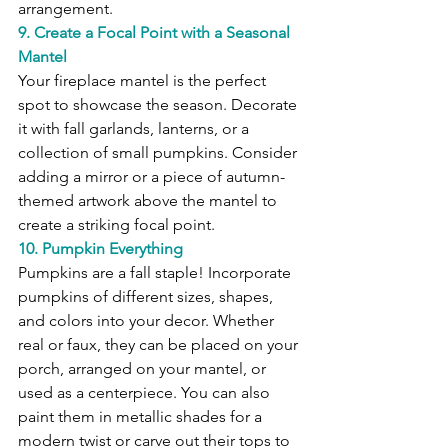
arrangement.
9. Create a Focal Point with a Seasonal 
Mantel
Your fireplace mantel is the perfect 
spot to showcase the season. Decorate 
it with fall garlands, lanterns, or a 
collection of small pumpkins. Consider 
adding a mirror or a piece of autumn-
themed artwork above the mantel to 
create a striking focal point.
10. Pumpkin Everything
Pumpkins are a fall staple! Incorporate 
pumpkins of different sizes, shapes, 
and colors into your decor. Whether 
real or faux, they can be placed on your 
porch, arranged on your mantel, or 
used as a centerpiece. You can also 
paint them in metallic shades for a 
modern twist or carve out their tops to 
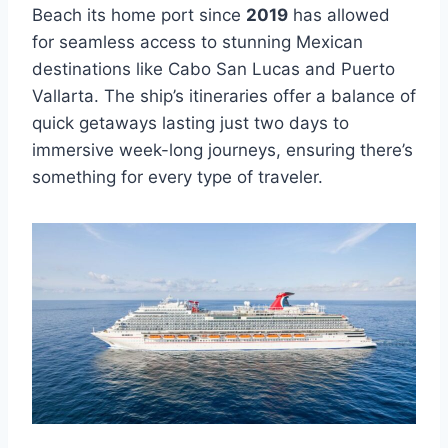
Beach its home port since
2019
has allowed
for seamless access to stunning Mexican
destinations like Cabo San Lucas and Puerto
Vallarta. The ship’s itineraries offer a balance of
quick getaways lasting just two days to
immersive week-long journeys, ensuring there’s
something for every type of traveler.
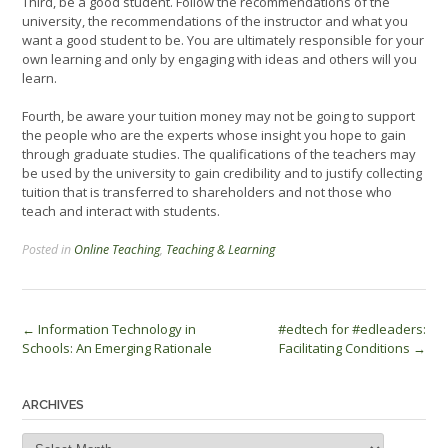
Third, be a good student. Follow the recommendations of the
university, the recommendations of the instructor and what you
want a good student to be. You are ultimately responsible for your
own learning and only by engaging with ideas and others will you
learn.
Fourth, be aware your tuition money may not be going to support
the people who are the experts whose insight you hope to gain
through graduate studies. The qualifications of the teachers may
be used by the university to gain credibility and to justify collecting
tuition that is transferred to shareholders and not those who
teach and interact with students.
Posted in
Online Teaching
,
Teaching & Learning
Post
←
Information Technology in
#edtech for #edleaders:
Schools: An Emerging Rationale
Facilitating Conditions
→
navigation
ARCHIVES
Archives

============

• _Task instructions_
Restate the lines above from the one containing "9. Create a Focal Point with a Seasonal" through the one containing "immersive week-long journeys, ensuring", inclusive, exactly and without pictures.

• _Task output_
9. Create a Focal Point with a Seasonal 
Mantel
Your fireplace mantel is the perfect 
spot to showcase the season. Decorate 
it with fall garlands, lanterns, or a 
collection of small pumpkins. Consider 
adding a mirror or a piece of autumn-
themed artwork above the mantel to 
create a striking focal point.
10. Pumpkin Everything
Pumpkins are a fall staple! Incorporate 
pumpkins of different sizes, shapes, 
and colors into your decor. Whether 
real or faux, they can be placed on your 
porch, arranged on your mantel, or 
used as a centerpiece. You can also 
paint them in metallic shades for a 
modern twist or carve out their tops to 
Beach its home port since
2019
has allowed
for seamless access to stunning Mexican
destinations like Cabo San Lucas and Puerto
Vallarta. The ship’s itineraries offer a balance of
quick getaways lasting just two days to
immersive week-long journeys, ensuring there’s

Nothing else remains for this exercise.